Bundesbank Chief Shortlist Down to Nagel, Schnabel, Two Others
Olaf Scholz’s Social Democrats have narrowed their shortlist on who to name as Bundesbank president to four candidates including Joachim Nagel and Isabel Schnabel, according to a person familiar with the party’s thinking.
The SPD, who won the right to nominate the successor to Jens Weidmann as part of the coalition deal, are set to discuss the choice toward the end of the week with their governing partners, the Greens and Free Democrats, said the person, who asked not to be identified discussing confidential talks.
Nagel is a former Bundesbank board member now at the Bank for International Settlements, while Schnabel is a member of the European Central Bank’s Executive Board and hasn’t worked at Germany’s central bank. Deputy Finance Minister Joerg Kukies and Jakob von Weizsaecker, Scholz’s chief economist at the German finance ministry, aren’t on the list, according to the person.
The post of Bundesbank president will become vacant as of January after Weidmann’s unexpected resignation last month. During his decade in the role, he was frequently at the center of opposition to the ECB’s ultra-loose policies and crisis aid, though more recently he supported most of its response to the pandemic.
The change in Bundesbank leadership comes at a crucial time, with a new government taking office and resurgent coronavirus infections threatening to shut down activity across the economy. Inflation just hit 6% in Germany, where citizens are notoriously averse to rising prices.

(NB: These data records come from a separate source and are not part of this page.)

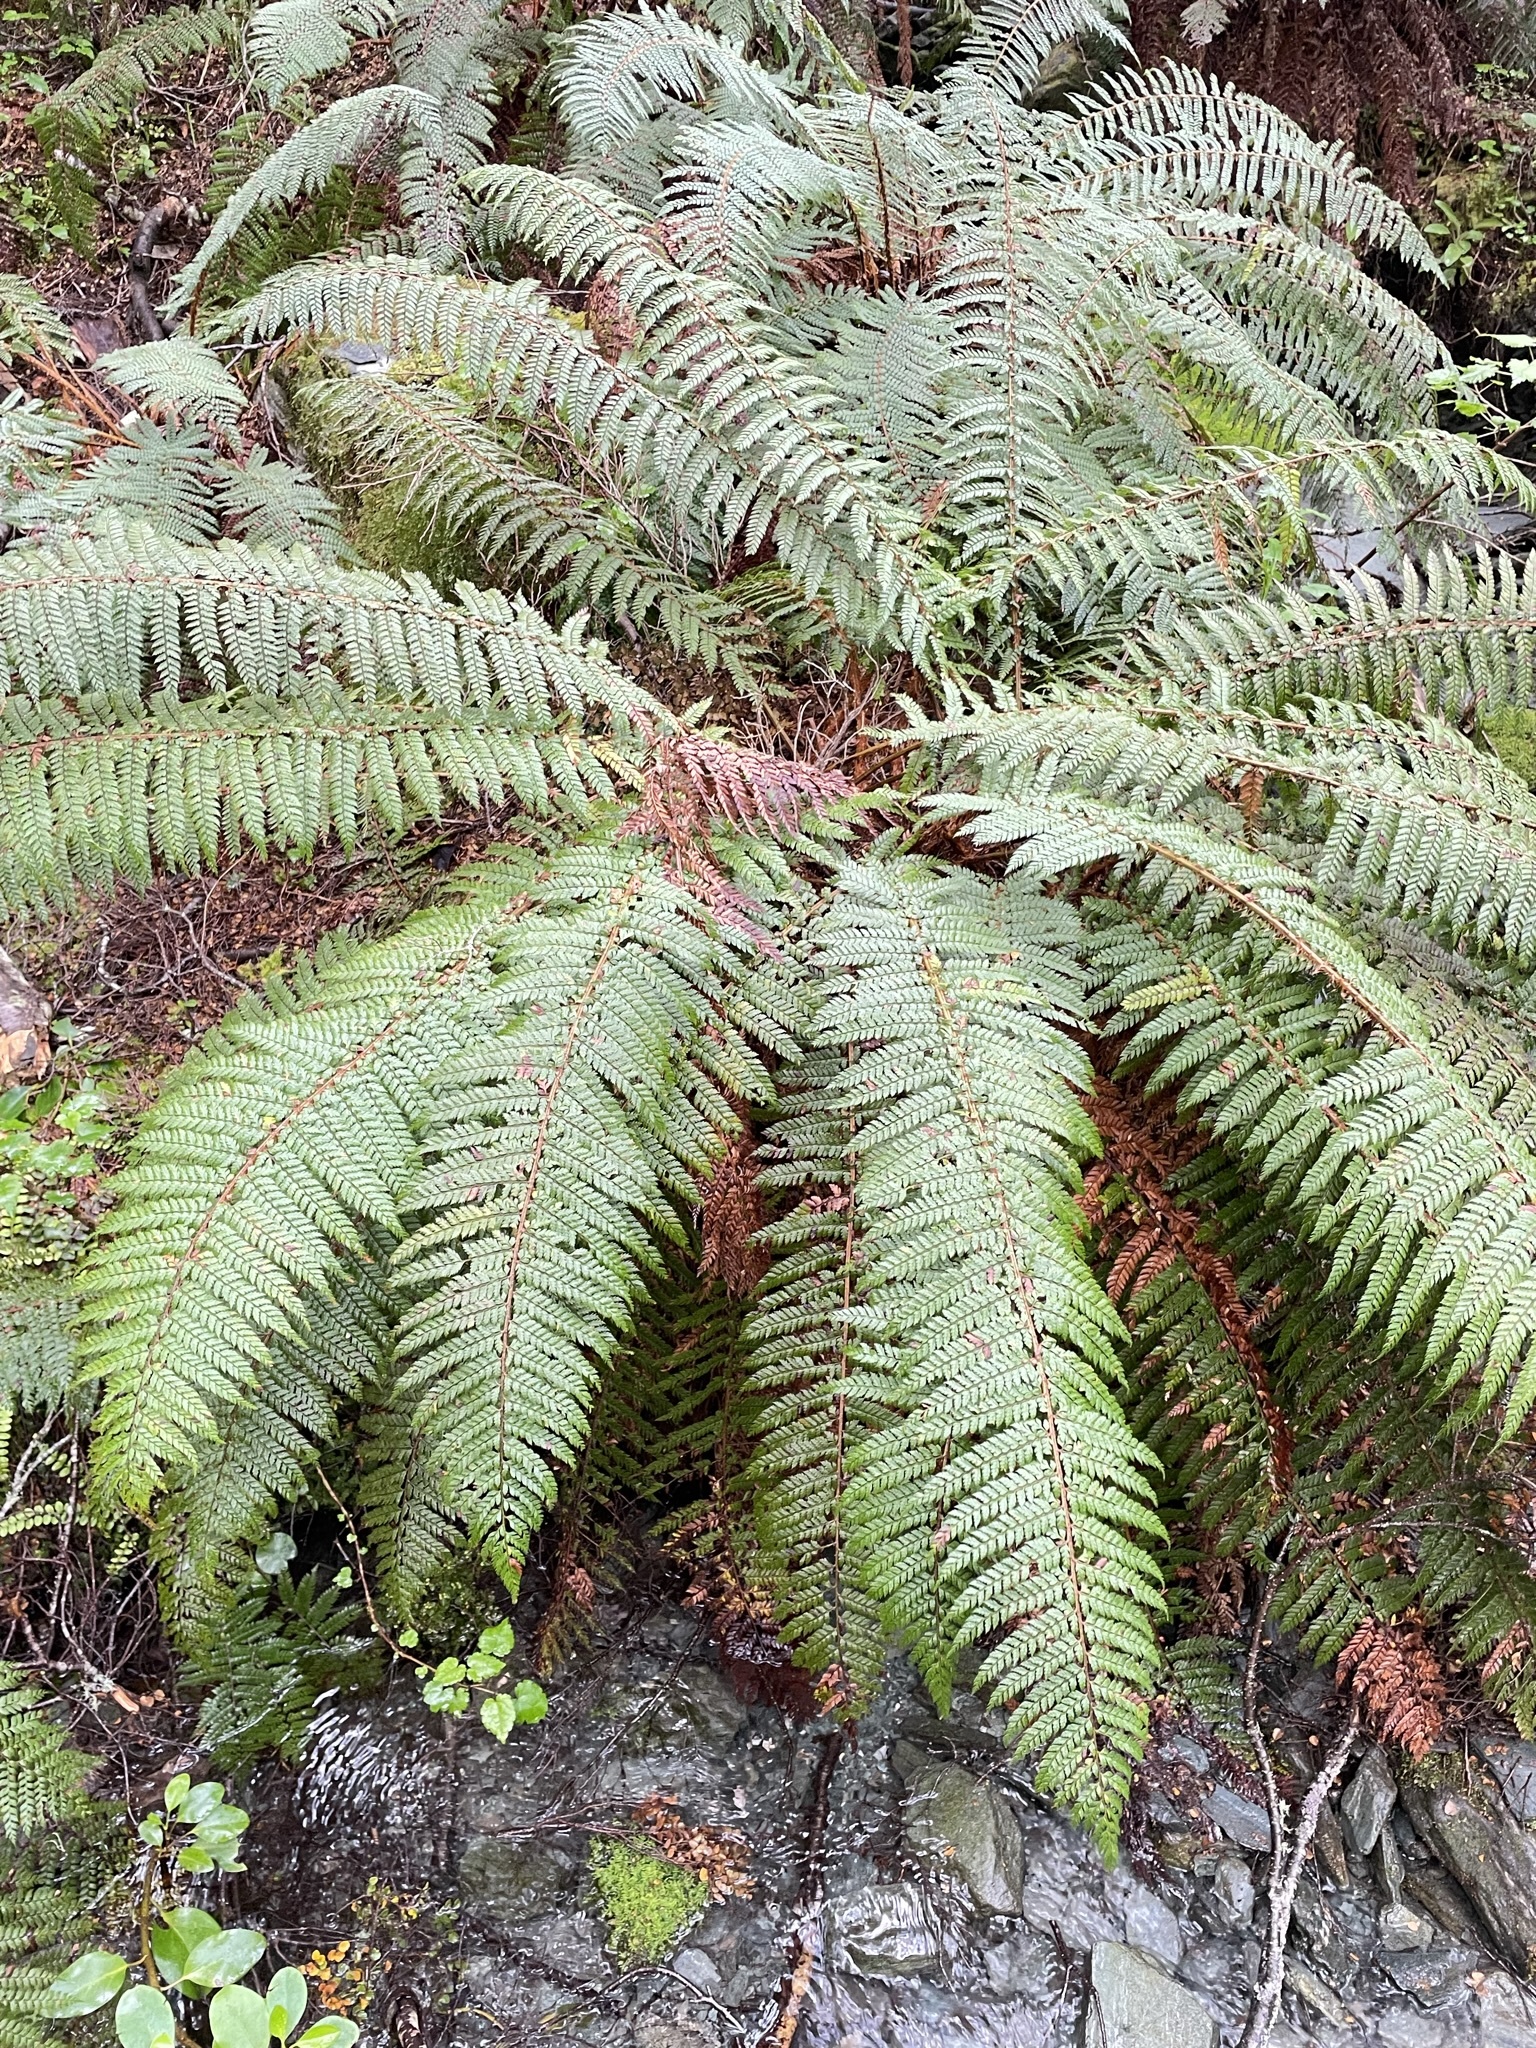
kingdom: Plantae
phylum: Tracheophyta
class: Polypodiopsida
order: Polypodiales
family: Dryopteridaceae
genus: Polystichum
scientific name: Polystichum vestitum
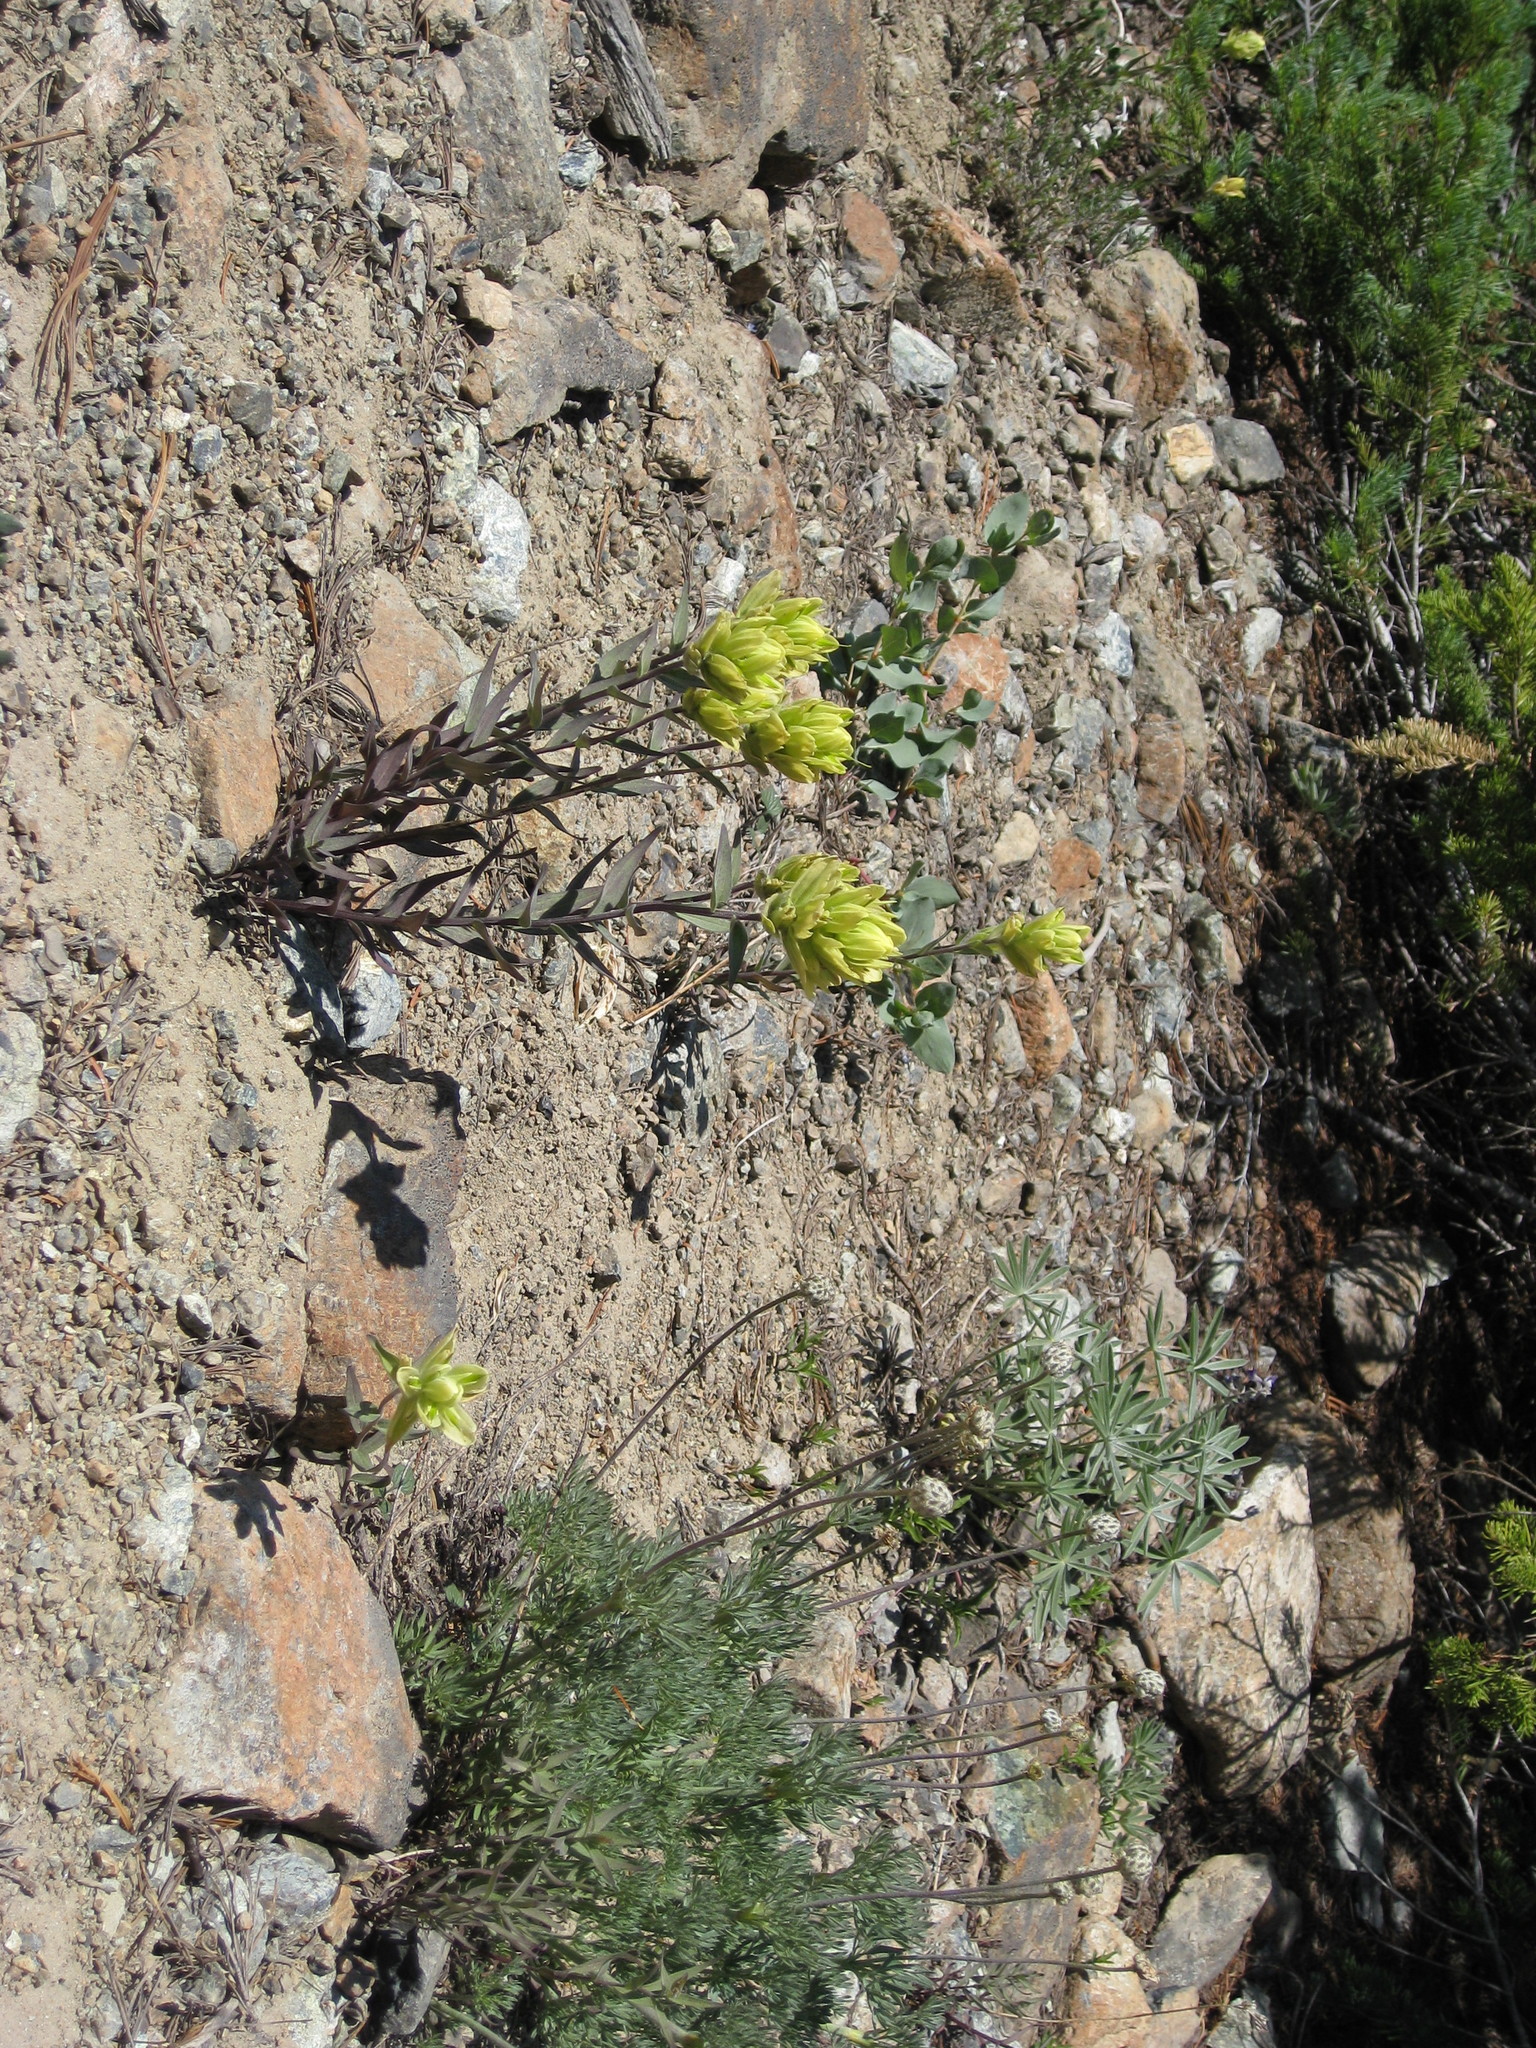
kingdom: Plantae
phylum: Tracheophyta
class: Magnoliopsida
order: Lamiales
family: Orobanchaceae
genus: Castilleja
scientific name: Castilleja elmeri
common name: Elmer's paintbrush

Weidmann will still be Bundesbank chief at the ECB’s all-important decision in December about the future of stimulus after its 1.85 trillion-euro ($2.1 trillion) bond-buying program expires in March. Whoever replaces him will then handle the aftermath as policy makers continue to gauge how transitory the current inflation spike will be.
The future role of the Bundesbank in Europe caused friction during the coalition talks, a person familiar with the negotiations told Bloomberg earlier this month. While the FDP thinks it should continue its tradition championing price stability in the euro area, the SPD sees that responsibility first and foremost with the ECB itself.